Democrats on the Senate Foreign Relations Committee have released a highly critical report of U.S. efforts to prop up the Afghan government.
“We need to take a closer look at how we are spending money in Afghanistan and the impact it is having on the Afghan state,” the report, prepared by majority staff on the panel, states.
The report suggests the U.S. has mistakenly inflated salaries for workers at foreign embassies, creating a “culture of aid dependency” in the country that gets more foreign aid than any other, including Iraq.
The U.S. spends about $320 million per month on foreign aid in Afghanistan and has spent a total of roughly $18 billion over 10 years. Most of that money has been spent on stabilization programs in Afghanistan’s south and east, but the report says evidence is scarce that the programs have promoted stability in those restive areas.
“Our strategy assumes that short-term aid promotes stability in counterinsurgency operations and ‘wins hearts and minds,' " it states. “The evidence from Afghanistan supporting these assumptions is limited. More analysis is needed before the United States continues investing significant sums of money in conflict zones in the name of stability.”
The report comes at a critical time for U.S. policy toward Afghanistan.

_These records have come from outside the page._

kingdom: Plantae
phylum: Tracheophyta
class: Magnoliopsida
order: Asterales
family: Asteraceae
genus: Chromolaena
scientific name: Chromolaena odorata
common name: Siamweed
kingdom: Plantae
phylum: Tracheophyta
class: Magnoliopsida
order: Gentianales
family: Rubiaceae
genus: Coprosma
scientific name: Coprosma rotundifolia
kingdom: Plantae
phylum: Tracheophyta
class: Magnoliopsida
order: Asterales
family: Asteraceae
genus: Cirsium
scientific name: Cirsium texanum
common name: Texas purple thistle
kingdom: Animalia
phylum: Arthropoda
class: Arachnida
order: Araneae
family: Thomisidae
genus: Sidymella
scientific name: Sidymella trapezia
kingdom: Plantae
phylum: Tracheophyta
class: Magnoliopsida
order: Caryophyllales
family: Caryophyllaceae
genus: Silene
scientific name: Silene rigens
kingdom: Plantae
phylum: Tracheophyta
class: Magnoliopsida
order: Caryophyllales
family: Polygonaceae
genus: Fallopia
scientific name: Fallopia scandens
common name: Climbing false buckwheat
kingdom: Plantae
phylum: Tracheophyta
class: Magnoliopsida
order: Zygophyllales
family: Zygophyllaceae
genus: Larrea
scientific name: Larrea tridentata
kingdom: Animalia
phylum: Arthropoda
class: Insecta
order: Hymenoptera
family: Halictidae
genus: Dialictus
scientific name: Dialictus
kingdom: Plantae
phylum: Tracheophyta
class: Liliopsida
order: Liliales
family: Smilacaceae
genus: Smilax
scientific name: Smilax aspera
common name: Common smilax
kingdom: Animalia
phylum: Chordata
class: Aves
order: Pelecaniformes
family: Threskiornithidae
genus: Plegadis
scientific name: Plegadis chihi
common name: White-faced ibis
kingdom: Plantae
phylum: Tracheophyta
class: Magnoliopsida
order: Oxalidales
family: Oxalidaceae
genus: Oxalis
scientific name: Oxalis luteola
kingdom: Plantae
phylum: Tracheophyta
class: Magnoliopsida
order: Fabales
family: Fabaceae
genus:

President Obama plans to begin withdrawing troops from the country this year amid fatigue in Congress and the public with the war, but some officials, including outgoing Secretary of Defense Robert Gates, have been outspoken about the risks of withdrawing too many troops too soon.
Politically, the drive to leave Afghanistan appears to have increased since the successful mission to kill Osama bin Laden, the man behind the Sept. 11, 2001, attacks on New York City and the Pentagon that led to the U.S. invasion of Afghanistan.
The committee on Wednesday will hold a confirmation hearing for Ryan Crocker, whom Obama has nominated to serve as ambassador to Afghanistan.
The report suggests that the U.S. consider a multiyear civilian assistance strategy for Afghanistan and that the U.S. re-evaluate the performance of stabilization programs in the country.
Its third recommendation is for the U.S. to focus on sustainability, as it warns that donors should not implement programs in Afghanistan if they cannot be sustained.
“We should focus on a simple rule: Donors should not implement projects if Afghans cannot sustain them,” the report said. “A sustainability strategy would consolidate our programs, increase on-budget aid, streamline our rules and controls, and pursue a limited number of high-impact programs that do not require complex procurement or infrastructure.”